Unicef revela tragédia humanitária: 83 crianças mortas em ataques israelenses ao Líbano
O Fundo das Nações Unidas para a Infância (Unicef) divulgou nesta segunda-feira, 9 de março de 2026, dados alarmantes sobre o impacto dos ataques de Israel ao Líbano. Segundo a agência, ao menos 83 crianças foram mortas e 254 ficaram feridas desde o dia 2 de março, em uma escalada de violência que tem devastado a população civil.
Média de mais de dez crianças mortas por dia
Edouard Beigbeder, diretor regional do Unicef para o Oriente Médio e Norte da África, classificou a situação como "gravemente preocupante". "Em média, mais de dez crianças foram mortas por dia no Líbano na última semana, e cerca de 36 ficaram feridas diariamente", afirmou Beigbeder em comunicado oficial.
Os números revelam uma crise humanitária em rápido agravamento. O ministro da Saúde libanês, Rakan Rakan Naseredin, anunciou em entrevista coletiva no domingo que os bombardeios israelenses mataram 394 pessoas em apenas uma semana, incluindo as crianças registradas pelo Unicef.
Onda de deslocamentos atinge 700 mil pessoas
A intensificação dos conflitos provocou uma nova onda massiva de deslocamentos. A agência da ONU estima que aproximadamente 700 mil pessoas foram forçadas a deixar suas casas desde 2 de março, somando-se às dezenas de milhares já desalojadas por episódios anteriores de violência.
Dentre os deslocados, cerca de 200 mil são crianças, que enfrentam condições precárias de abrigo, alimentação e acesso a serviços básicos. "O Unicef apela a todas as partes para que protejam os civis e as infraestruturas civis, incluindo escolas e abrigos", afirmou Beigbeder.
Bombardeio atinge coração de Beirute
A escalada também atingiu o centro da capital libanesa. No domingo, Israel realizou um ataque aéreo contra um hotel no centro de Beirute — o primeiro bombardeio nessa região desde o início da nova fase da guerra com o Hezbollah.
Segundo o Ministério da Saúde do Líbano, o ataque atingiu um quarto de hotel e deixou quatro mortos e dez feridos. As Forças Armadas israelenses afirmaram que o alvo era uma reunião de comandantes ligados à Força Quds, braço de operações externas da Guarda Revolucionária Islâmica do Irã.
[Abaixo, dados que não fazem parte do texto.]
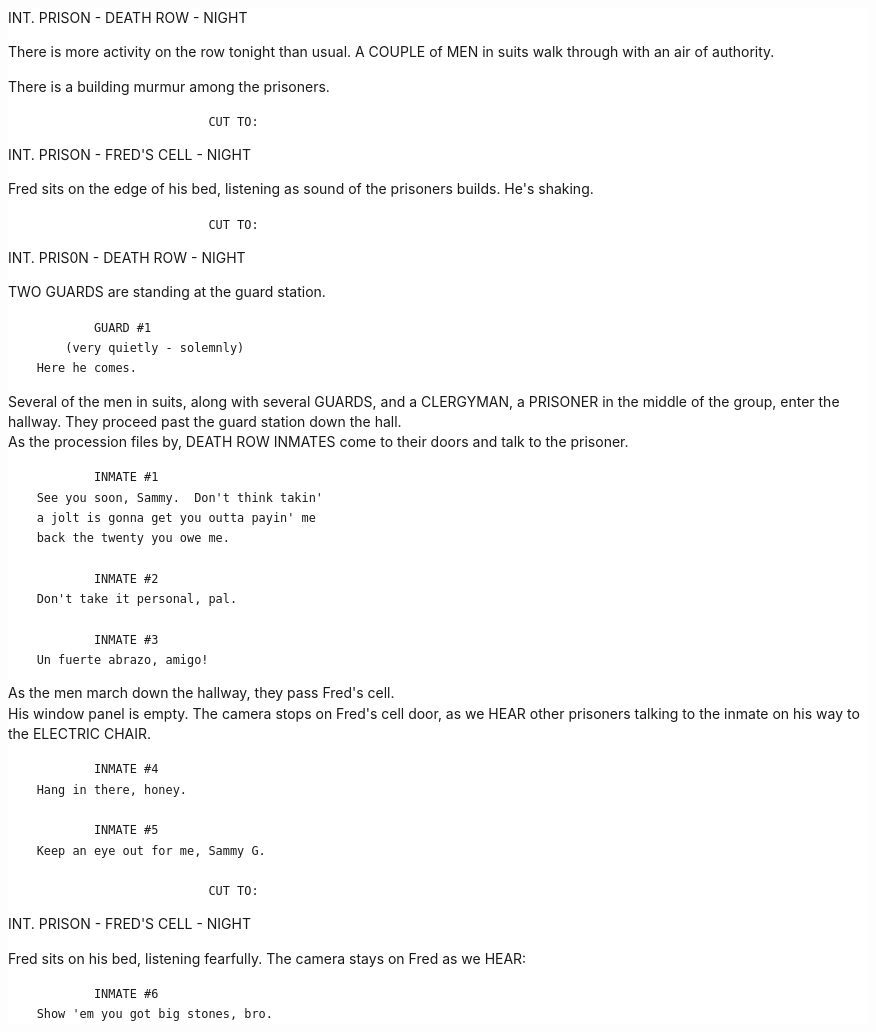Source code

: INT. PRISON - DEATH ROW - NIGHT

There is more activity on the row tonight than usual.  A 
COUPLE of MEN in suits walk through with an air of authority.

There is a building murmur among the prisoners.

								CUT TO:

INT. PRISON - FRED'S CELL - NIGHT

Fred sits on the edge of his bed, listening as sound of 
the prisoners builds.  He's shaking.

								CUT TO:

INT. PRIS0N - DEATH ROW - NIGHT

TWO GUARDS are standing at the guard station.

				GUARD #1
			(very quietly - solemnly)
		Here he comes.

Several of the men in suits, along with several GUARDS, and a 
CLERGYMAN, a PRISONER in the middle of the group, enter the 
hallway.  They proceed past the guard station down the hall.  
As the procession files by, DEATH ROW INMATES come to their 
doors and talk to the prisoner.

				INMATE #1
		See you soon, Sammy.  Don't think takin' 
		a jolt is gonna get you outta payin' me 
		back the twenty you owe me.

				INMATE #2
		Don't take it personal, pal.

				INMATE #3
		Un fuerte abrazo, amigo!

As the men march down the hallway, they pass Fred's cell.  
His window panel is empty.  The camera stops on Fred's cell 
door, as we HEAR other prisoners talking to the inmate on his 
way to the ELECTRIC CHAIR.

				INMATE #4
		Hang in there, honey.

				INMATE #5
		Keep an eye out for me, Sammy G.

								CUT TO:

INT. PRISON - FRED'S CELL - NIGHT

Fred sits on his bed, listening fearfully.  The camera stays 
on Fred as we HEAR:

				INMATE #6
		Show 'em you got big stones, bro.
Acusações de uso ilegal de fósforo branco
Nesta segunda-feira, a organização internacional de direitos humanos Human Rights Watch (HRW) acusou Israel de usar munições de fósforo branco de forma ilegal sobre áreas residenciais no sul do Líbano.
Segundo relatório da organização, evidências foram verificadas do uso da substância incendiária em 3 de março na cidade de Yohmor. Imagens analisadas e geolocalizadas pela ONG mostram projéteis de artilharia contendo fósforo branco explodindo no ar sobre um bairro residencial.
"O uso ilegal de fósforo branco sobre áreas residenciais é extremamente alarmante e terá consequências graves para civis", afirmou Ramzi Kaiss, pesquisador da Human Rights Watch para o Líbano.
Contexto do conflito regional
O Líbano foi arrastado para a atual guerra na região depois que o Hezbollah, aliado do Irã, lançou mísseis contra Israel na semana passada em resposta aos ataques de Israel e Estados Unidos contra Teerã. O conflito tem se intensificado rapidamente, com consequências humanitárias cada vez mais graves.
O Unicef instou esforços imediatos para reduzir a escalada da situação e evitar mais danos às crianças. A agência enfatizou a necessidade de todas as partes cumprirem suas obrigações sob o direito internacional humanitário, especialmente em relação à proteção de civis durante conflitos armados.